Extend the essay on the painter Pieter Wenning below, picking up after its final sentence.

--- START OF SELECTION ---

Friday, November 11, 2016

Once Upon a Wenning

Widely considered the forerunner of Cape Impressionism, Pieter Wenning’s dreamy, poetic scenes point towards a longing for a home and a peaceful place to live out his life, in the safety and bounty of nature…
Words: Nick van der leek
Wenning - 3rd September 1898
In my journey to find Pieter Wenning, I head to the Cape. But Pieter Wenning is not easy to find. His life and works predate those of great artists that followed him, including the likes of Pierneef and Tinus de Jongh. I soon labour under the impression that the subjects he painted have long since disappeared.
It’s easy to believe, driving through the suburbs of Cape Town, that his serene country homes and farmyards – the centrepieces of the first farms, places teeming with life, and brimming with Frontier Feel – have disappeared entirely. These were homes hewn by hands, their materials drawn from hillsides and surrounding brush; the floors unearthed from nearby clays and cow dung, the first roofs invariably yellow thatch skirts rising towards a smoking chimney.
These were the days when streams could be used for washing, and irons were heated in a fire. When passers-by were red-coated soldiers, sailors, or slaves and getting around was on foot, by horse, by train or by ship. Meat had to be shot for dinner. Cows had to be milked for cream and butter. Bread was home-baked. Eggs, still warm, had to be fetched from the coop.
Wenning’s work was all about painting an expanding frontier. But unlike Tinus and Pierneef, he was less preoccupied with monumental backdrops. Instead, Wenning became absorbed, even intoxicated, by the almost fairytale simplicity of the frontier. Its beautiful, humble beginnings. Its deep, rustic connection to nature.
His pictures have the dreamy quality of being filled with colour and light, yet remain somehow unfocused and vague. Yet his subjects are unmistakably the first homes of the earliest settlements. Nature is abundant. Green is splashed everywhere. He depicts slowly decaying homesteads beneath fluffy white clouds hanging in dreamy blue skies.
Backyard, Malta Farm, Observatory CP 34 x 46 cm L2
Genuine frontier homes no longer exist today because so few wild landscapes are left. But when you stare at it for long enough, his daydream speaks to you. And in time I came to see that many abandoned homes still litter lonely countrysides today. There is something in the neglect, the half-broken walls, the yielding timbers, and the overgrown gardens that surround these structures, that is distinctly Wenning.

--- END OF SELECTION ---
--- START OF EXTRACTED ENTRIES ---

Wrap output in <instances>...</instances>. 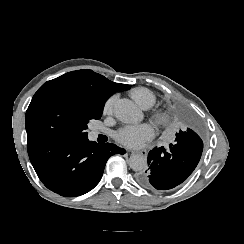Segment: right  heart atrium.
I'll return each mask as SVG.
<instances>
[{
	"label": "right heart atrium",
	"mask_w": 244,
	"mask_h": 244,
	"mask_svg": "<svg viewBox=\"0 0 244 244\" xmlns=\"http://www.w3.org/2000/svg\"><path fill=\"white\" fill-rule=\"evenodd\" d=\"M116 100H117V96L114 94L112 96H110L107 101L105 102V105H104V109H103V112L105 115H109L112 113L113 111V107H114V104L116 103Z\"/></svg>",
	"instance_id": "obj_1"
}]
</instances>
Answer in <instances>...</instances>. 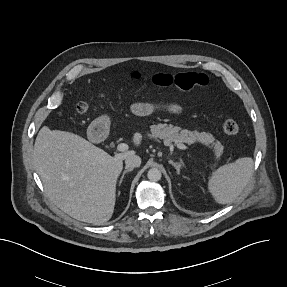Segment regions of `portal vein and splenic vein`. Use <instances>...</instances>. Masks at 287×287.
Listing matches in <instances>:
<instances>
[{
	"instance_id": "18ae733b",
	"label": "portal vein and splenic vein",
	"mask_w": 287,
	"mask_h": 287,
	"mask_svg": "<svg viewBox=\"0 0 287 287\" xmlns=\"http://www.w3.org/2000/svg\"><path fill=\"white\" fill-rule=\"evenodd\" d=\"M176 147L179 148V149H182V150H186L187 149V147L184 144H182V143H177ZM117 150L121 151V152H124V151L128 150V145L125 144V143H120V144L117 145Z\"/></svg>"
}]
</instances>
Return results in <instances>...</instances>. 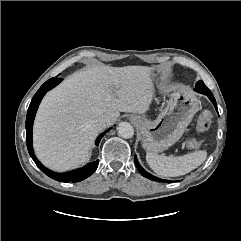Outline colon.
I'll use <instances>...</instances> for the list:
<instances>
[{"mask_svg":"<svg viewBox=\"0 0 241 241\" xmlns=\"http://www.w3.org/2000/svg\"><path fill=\"white\" fill-rule=\"evenodd\" d=\"M212 121V114L209 110H204L200 113L198 120H197V124H196V128L197 131L199 132H204L206 131L211 124ZM202 141L199 138H192L188 141V147L191 149H197L201 146Z\"/></svg>","mask_w":241,"mask_h":241,"instance_id":"5ec220e1","label":"colon"}]
</instances>
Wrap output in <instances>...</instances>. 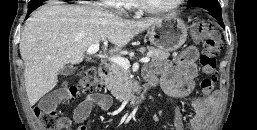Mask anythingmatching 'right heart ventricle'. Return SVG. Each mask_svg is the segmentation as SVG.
<instances>
[{
  "label": "right heart ventricle",
  "instance_id": "obj_1",
  "mask_svg": "<svg viewBox=\"0 0 257 130\" xmlns=\"http://www.w3.org/2000/svg\"><path fill=\"white\" fill-rule=\"evenodd\" d=\"M136 6L135 1L134 0H127V3L125 5V7L127 8H134Z\"/></svg>",
  "mask_w": 257,
  "mask_h": 130
}]
</instances>
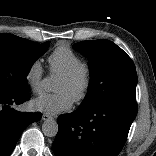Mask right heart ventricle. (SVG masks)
I'll return each instance as SVG.
<instances>
[{"mask_svg":"<svg viewBox=\"0 0 156 156\" xmlns=\"http://www.w3.org/2000/svg\"><path fill=\"white\" fill-rule=\"evenodd\" d=\"M50 72L61 75L82 63L81 58L68 46L60 45L48 57Z\"/></svg>","mask_w":156,"mask_h":156,"instance_id":"right-heart-ventricle-1","label":"right heart ventricle"}]
</instances>
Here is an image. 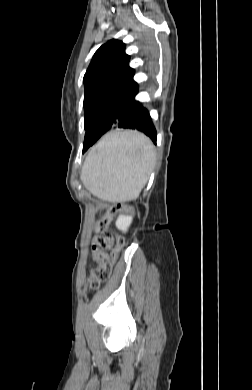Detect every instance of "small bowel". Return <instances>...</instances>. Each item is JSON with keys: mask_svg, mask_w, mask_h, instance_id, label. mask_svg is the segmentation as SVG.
Wrapping results in <instances>:
<instances>
[{"mask_svg": "<svg viewBox=\"0 0 252 390\" xmlns=\"http://www.w3.org/2000/svg\"><path fill=\"white\" fill-rule=\"evenodd\" d=\"M93 258H94L95 260H97L95 256H94Z\"/></svg>", "mask_w": 252, "mask_h": 390, "instance_id": "obj_1", "label": "small bowel"}]
</instances>
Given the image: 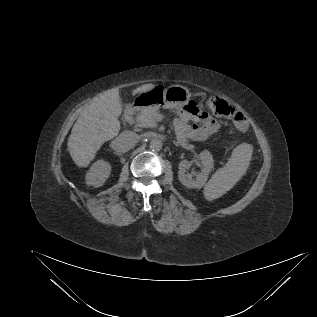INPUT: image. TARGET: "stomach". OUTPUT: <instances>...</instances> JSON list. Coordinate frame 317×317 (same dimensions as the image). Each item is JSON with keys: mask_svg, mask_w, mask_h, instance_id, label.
Listing matches in <instances>:
<instances>
[{"mask_svg": "<svg viewBox=\"0 0 317 317\" xmlns=\"http://www.w3.org/2000/svg\"><path fill=\"white\" fill-rule=\"evenodd\" d=\"M190 97L189 89L181 85H172L168 88L155 86L150 90L139 93L135 101L140 108L163 107L173 109L185 106Z\"/></svg>", "mask_w": 317, "mask_h": 317, "instance_id": "0dacf381", "label": "stomach"}]
</instances>
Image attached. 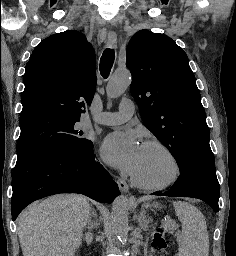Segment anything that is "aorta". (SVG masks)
I'll return each mask as SVG.
<instances>
[{"label":"aorta","mask_w":236,"mask_h":256,"mask_svg":"<svg viewBox=\"0 0 236 256\" xmlns=\"http://www.w3.org/2000/svg\"><path fill=\"white\" fill-rule=\"evenodd\" d=\"M131 84V74L128 70L116 71L110 78L106 92L109 98H117L125 92ZM128 216H129V200L126 196L117 197L112 205L111 224L115 235L119 241L124 244L128 238Z\"/></svg>","instance_id":"aorta-1"}]
</instances>
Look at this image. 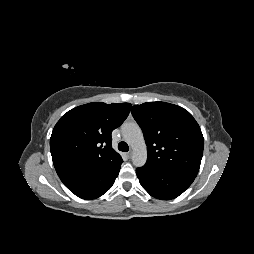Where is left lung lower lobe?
Listing matches in <instances>:
<instances>
[{"label": "left lung lower lobe", "mask_w": 254, "mask_h": 254, "mask_svg": "<svg viewBox=\"0 0 254 254\" xmlns=\"http://www.w3.org/2000/svg\"><path fill=\"white\" fill-rule=\"evenodd\" d=\"M141 186L153 197L170 200L182 194L195 178L170 172L160 171L144 165L136 169Z\"/></svg>", "instance_id": "1"}]
</instances>
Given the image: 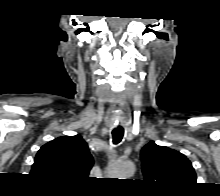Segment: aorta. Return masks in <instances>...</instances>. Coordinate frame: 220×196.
<instances>
[{
	"instance_id": "762f6f07",
	"label": "aorta",
	"mask_w": 220,
	"mask_h": 196,
	"mask_svg": "<svg viewBox=\"0 0 220 196\" xmlns=\"http://www.w3.org/2000/svg\"><path fill=\"white\" fill-rule=\"evenodd\" d=\"M110 174L119 179H127L134 174L135 166L128 160H116L109 166Z\"/></svg>"
}]
</instances>
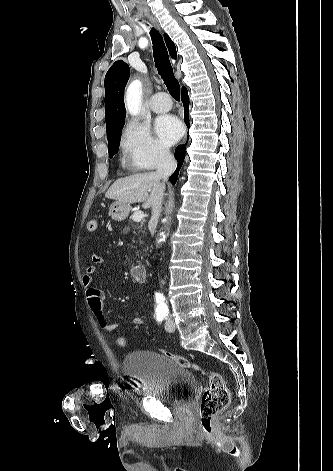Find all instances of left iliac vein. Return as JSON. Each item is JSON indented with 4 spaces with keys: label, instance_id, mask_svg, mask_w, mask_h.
Masks as SVG:
<instances>
[{
    "label": "left iliac vein",
    "instance_id": "1",
    "mask_svg": "<svg viewBox=\"0 0 333 471\" xmlns=\"http://www.w3.org/2000/svg\"><path fill=\"white\" fill-rule=\"evenodd\" d=\"M165 329L167 332H173L175 330V323L170 318L165 322Z\"/></svg>",
    "mask_w": 333,
    "mask_h": 471
}]
</instances>
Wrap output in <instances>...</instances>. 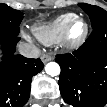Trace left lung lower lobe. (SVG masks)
<instances>
[{
	"label": "left lung lower lobe",
	"mask_w": 107,
	"mask_h": 107,
	"mask_svg": "<svg viewBox=\"0 0 107 107\" xmlns=\"http://www.w3.org/2000/svg\"><path fill=\"white\" fill-rule=\"evenodd\" d=\"M59 87L73 107H102L107 103V22L94 28L72 54H59Z\"/></svg>",
	"instance_id": "1"
}]
</instances>
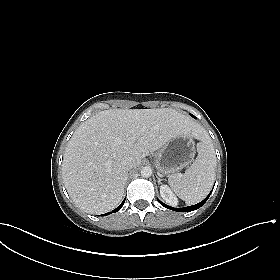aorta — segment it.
<instances>
[{
  "label": "aorta",
  "mask_w": 280,
  "mask_h": 280,
  "mask_svg": "<svg viewBox=\"0 0 280 280\" xmlns=\"http://www.w3.org/2000/svg\"><path fill=\"white\" fill-rule=\"evenodd\" d=\"M152 175V169L150 167H143L141 169V176L148 178Z\"/></svg>",
  "instance_id": "1"
}]
</instances>
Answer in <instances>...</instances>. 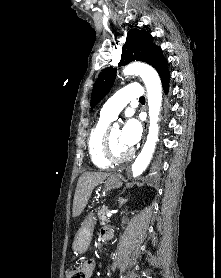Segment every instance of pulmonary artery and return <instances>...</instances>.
I'll return each instance as SVG.
<instances>
[{
	"instance_id": "pulmonary-artery-1",
	"label": "pulmonary artery",
	"mask_w": 221,
	"mask_h": 278,
	"mask_svg": "<svg viewBox=\"0 0 221 278\" xmlns=\"http://www.w3.org/2000/svg\"><path fill=\"white\" fill-rule=\"evenodd\" d=\"M142 96V88L138 84L131 83L119 90L104 104L100 115L109 120H113L130 100L137 99Z\"/></svg>"
}]
</instances>
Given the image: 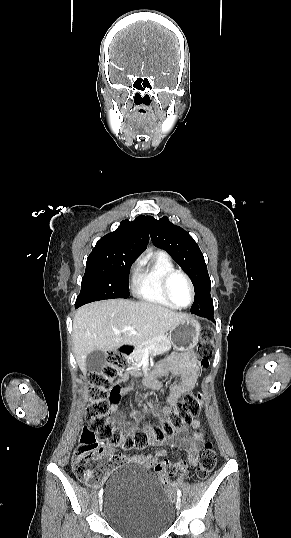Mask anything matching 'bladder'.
<instances>
[{"mask_svg": "<svg viewBox=\"0 0 291 538\" xmlns=\"http://www.w3.org/2000/svg\"><path fill=\"white\" fill-rule=\"evenodd\" d=\"M101 507L107 524L128 538H155L175 519L161 483L137 464L122 465L111 473Z\"/></svg>", "mask_w": 291, "mask_h": 538, "instance_id": "1", "label": "bladder"}]
</instances>
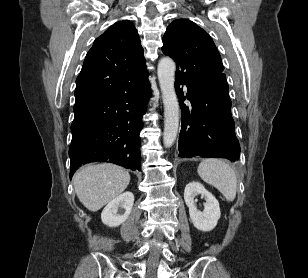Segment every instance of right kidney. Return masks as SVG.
<instances>
[{
  "mask_svg": "<svg viewBox=\"0 0 308 278\" xmlns=\"http://www.w3.org/2000/svg\"><path fill=\"white\" fill-rule=\"evenodd\" d=\"M134 203L133 193L127 191L113 199L101 213L102 222L109 227H117L124 223L131 213Z\"/></svg>",
  "mask_w": 308,
  "mask_h": 278,
  "instance_id": "right-kidney-1",
  "label": "right kidney"
}]
</instances>
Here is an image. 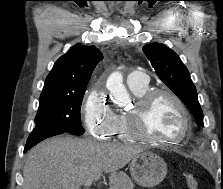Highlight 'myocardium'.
Returning a JSON list of instances; mask_svg holds the SVG:
<instances>
[{
	"mask_svg": "<svg viewBox=\"0 0 223 189\" xmlns=\"http://www.w3.org/2000/svg\"><path fill=\"white\" fill-rule=\"evenodd\" d=\"M162 96L170 98L177 106L182 115V130L180 132V135L174 139L167 140L155 138L146 134L142 129V120L148 108L156 99ZM127 125L129 134L135 140L152 145L176 146L188 136L191 130V118L186 105L178 95L170 90L154 89L149 90L142 96L138 97L134 107L127 113Z\"/></svg>",
	"mask_w": 223,
	"mask_h": 189,
	"instance_id": "f54148a6",
	"label": "myocardium"
}]
</instances>
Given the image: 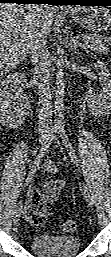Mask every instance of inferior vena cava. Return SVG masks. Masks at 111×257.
I'll list each match as a JSON object with an SVG mask.
<instances>
[{
  "label": "inferior vena cava",
  "instance_id": "obj_1",
  "mask_svg": "<svg viewBox=\"0 0 111 257\" xmlns=\"http://www.w3.org/2000/svg\"><path fill=\"white\" fill-rule=\"evenodd\" d=\"M47 33L38 29L30 45L31 61L34 65L39 95V126L41 130H49L52 123V103L49 82L47 57Z\"/></svg>",
  "mask_w": 111,
  "mask_h": 257
}]
</instances>
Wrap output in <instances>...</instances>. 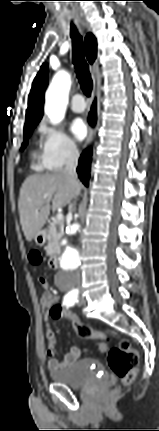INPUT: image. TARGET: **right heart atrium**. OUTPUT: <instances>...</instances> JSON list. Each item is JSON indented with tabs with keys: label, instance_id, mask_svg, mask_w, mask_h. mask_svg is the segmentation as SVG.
Segmentation results:
<instances>
[{
	"label": "right heart atrium",
	"instance_id": "d8ad5b80",
	"mask_svg": "<svg viewBox=\"0 0 159 431\" xmlns=\"http://www.w3.org/2000/svg\"><path fill=\"white\" fill-rule=\"evenodd\" d=\"M40 134V159L50 171H59L78 157L75 143L60 129L42 122L38 126Z\"/></svg>",
	"mask_w": 159,
	"mask_h": 431
}]
</instances>
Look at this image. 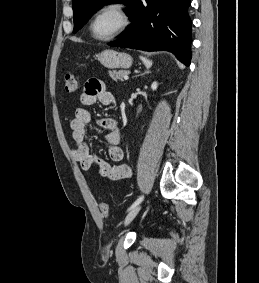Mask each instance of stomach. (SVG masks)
I'll list each match as a JSON object with an SVG mask.
<instances>
[{
  "mask_svg": "<svg viewBox=\"0 0 259 283\" xmlns=\"http://www.w3.org/2000/svg\"><path fill=\"white\" fill-rule=\"evenodd\" d=\"M96 57L103 66L110 69L129 68L133 61L129 54L109 49L97 54Z\"/></svg>",
  "mask_w": 259,
  "mask_h": 283,
  "instance_id": "0dacf381",
  "label": "stomach"
}]
</instances>
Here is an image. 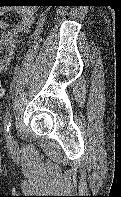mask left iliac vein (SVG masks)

--- END OF EXTRACTED ENTRIES ---

*RESPONSE FOR THIS EXERCISE*
If Wenning represented humble beginnings perhaps it is because Wenning himself came from beginnings humbler than most. In Friesland during the 1880s, Wenning’s father made a modest living trading in art prints and materials. Even at a young age, Pieter Wenning’s art teacher encouraged his drawing and painting efforts, but his parents persuaded him to join the Dutch Railways. He married at age 25 but four years later lost his job following a strike against the company. Three years later he found work in a bookstore in Amsterdam, which transferred him to a franchise in Pretoria.
In 1908 Wenning bought a home in Sunnyside, and painted and studied art in his free time, supplementing his modest living with translation work at the Supreme Court. In 1909 he began to paint in oils. Although Wenning experimented with etchings, and held an exhibition, his efforts to sell his work (displayed in the windows of his bookshop) were not very fruitful.
20a Red buildings
In 1913 his company sent him to Cape Town, where he met DC Bonzaaier, who became a lifelong friend. After a second visit to Cape Town in 1915, Wenning returned to Pretoria, and began working in an art store after losing his job in the book store. In 1916 he revisited Cape Town, with three month’s leave to devote to painting. Sombre early works gave way progressively to spontaneous works bursting with colour and lyricism. But Wenning was still struggling to make ends meet, and his health suffered.
The self-critical Wenning, who often painted in the rain, almost destroyed all his work during one of these early visits to the Cape, but his friend Bonzaaier convinced him otherwise. The Cape Times, on 25 October 1916, described a Wenning painting as ‘a particularly beautiful picture of the Malay Quarter’. In the 1916/1917 winter issue of a magazine called The Studio, an auctioneer provided this insight, ‘the people of South Africa are beginning (to notice) a master of rare charm and ability’.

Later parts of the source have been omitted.